The survey questioned over 500 UK SMEs on how they managed personal information on staff and customers, including sensitive data such as racial or ethnic origin, trade union membership and criminal proceedings.

Nearly half admitted that there is no one in their business with specific responsibility for data protection, while 65% said they offered no data protection training for their staff.

Of those questioned, 15% said they were not confident that their data sharing practices conform to the data protection act and almost 5% of these frequently share data regardless.
With many firms struggling under financial pressure, 18% said data protection was less of a priority in the current economic climate.

“The BSI survey backs up what we have known for some time – that many organisations find the legislation in this area complex. The standard can help organisations put in place the measures which will lead to compliance and demonstrate that they are handling personal information responsibly”, said Gordon Wanless, chairman of the Data Protection Forum.
....................
- _Goal A_
In the passage on the SME data protection survey, why did 18% of firms say data protection was less of a priority? Answer in one to three sentences.
- _Goal B_
According to the passage on the SME data protection survey, what percentage of firms said they offered no data protection training for their staff?

- _Data block_
....................
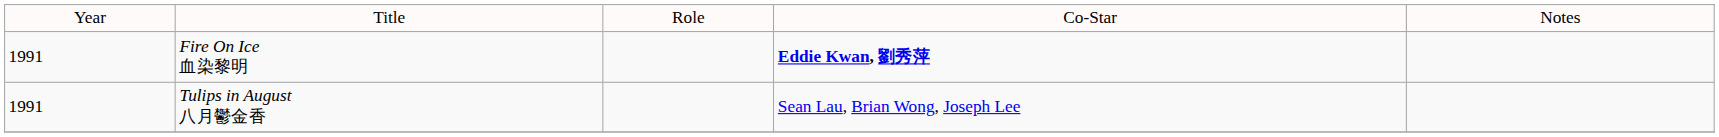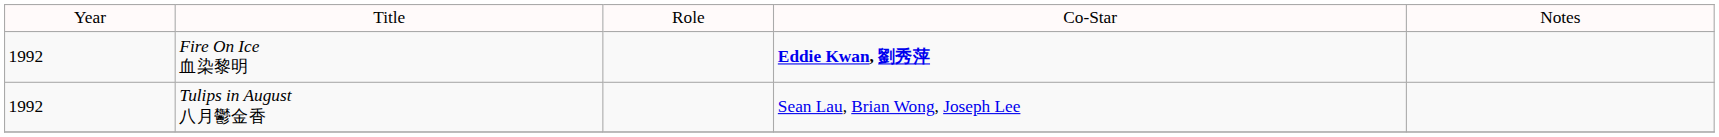Fire On Ice 血染黎明 | column 1: 1991 -> 1992
Tulips in August 八月鬱金香 | column 1: 1991 -> 1992
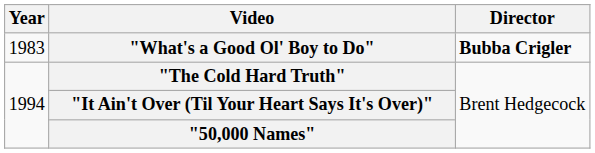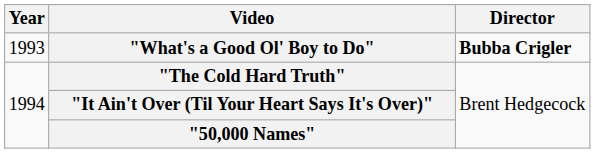"What's a Good Ol' Boy to Do" | Year: 1983 -> 1993
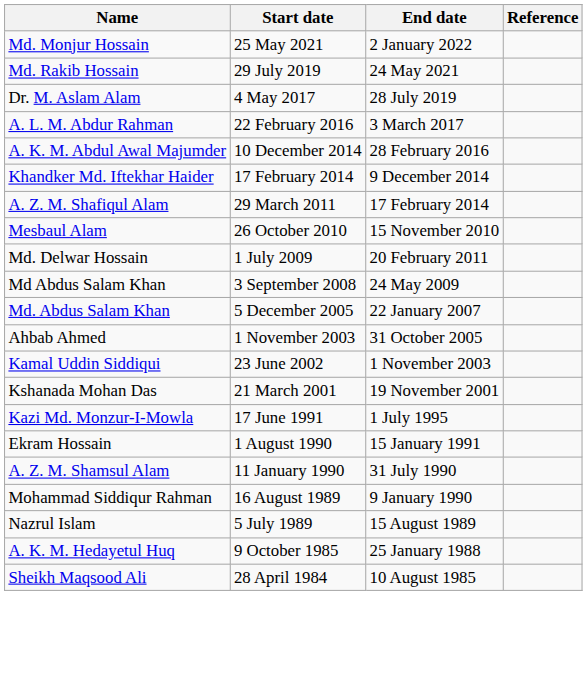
....................
- _Full solution A_
They said this because of the current economic climate, with many firms struggling under financial pressure.

- _Full solution B_
65%